Search code examples
pythonjsonpython-3.xparsingtext

ignoring data using ttp module in python


I am going to explain the problem I faced with the following sample. I am able to parse the following data with the following config. When I used the {{ignore}} command, it helps me to get the line as the line matches the correct template, and ignore the data that I don't want to have.

from ttp import ttp
import json

data_to_parse = """
1.peace in the world
2.peace in the world world 
3.peace in the world world world 
"""

To parse this data I can use the following template.

ttp_template = """
<group name="Quote">
{{peace}} in the {{world}}
</group>
<group name="Quote">
{{peace}} in the {{world}} {{ignore}}
</group>
<group name="Quote">
{{peace}} in the {{world}} {{ignore}} {{ignore}}
</group>
"""

With the following config, I can have the parsed data as I wish:

def parser(data_to_parse):

    parser = ttp(data=data_to_parse, template=ttp_template)
    parser.parse()

    # print result in JSON format
    results = parser.result(format='json')[0]
    #print(results)

    #converting str to json. 
    result = json.loads(results)

    print(result)

parser(data_to_parse)

See the output I have:

enter image description here

The problem is that I can not guess how many "world" at the of the each line, and I don't want to keep writing {{ignore}} commands to get the required line and avoid the word that I don't want to have. For example, if I add the following line in my data, it will not be catched with the template I shared above, I will need to add one more {{ignore}} to capture following data.

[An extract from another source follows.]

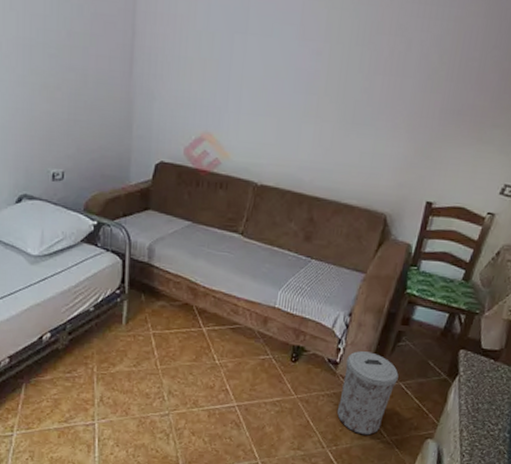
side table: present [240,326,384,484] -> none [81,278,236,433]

4.peace in the world world world world

What I have understood that the reason for this the ttp seperates the words from each space. For example, incase I have _ instead of 'space' as following 3.peace in the world_world_world I can get the data with a simple line in my template. However, in my data, I have lines with spaces that I need to be aware of and capture these lines as well.

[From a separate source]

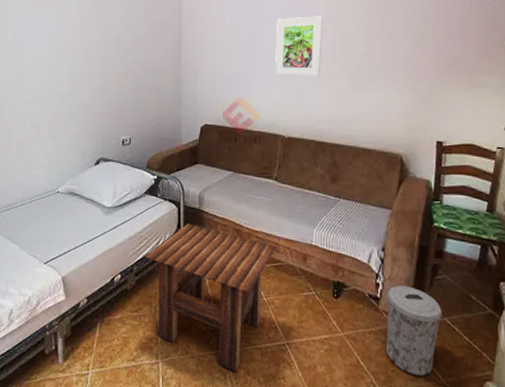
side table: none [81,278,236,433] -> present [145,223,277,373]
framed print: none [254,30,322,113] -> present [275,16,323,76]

So the question is that is there any way to facilitate this process? As you see that I have a workaround, however I need to find out a simple way to resolve the issue. Highly appreciate for any advise.


Solution

  • I have found a way to resolve this. {{ name | PHRASE }} or {{ name | ORPHRASE }} can be used for this purpose.

    {{ name | PHRASE }}
    

    This pattern matches any phrase - collection of words separated by single space character, such as “word1 word2 word3”.

    {{ name | ORPHRASE }}
    

    In many cases data that needs to be extracted can be either a single word or a phrase, the most prominent example - various descriptions, such as interface descriptions, BGP peers descriptions etc. ORPHRASE allows to match and extract such a data.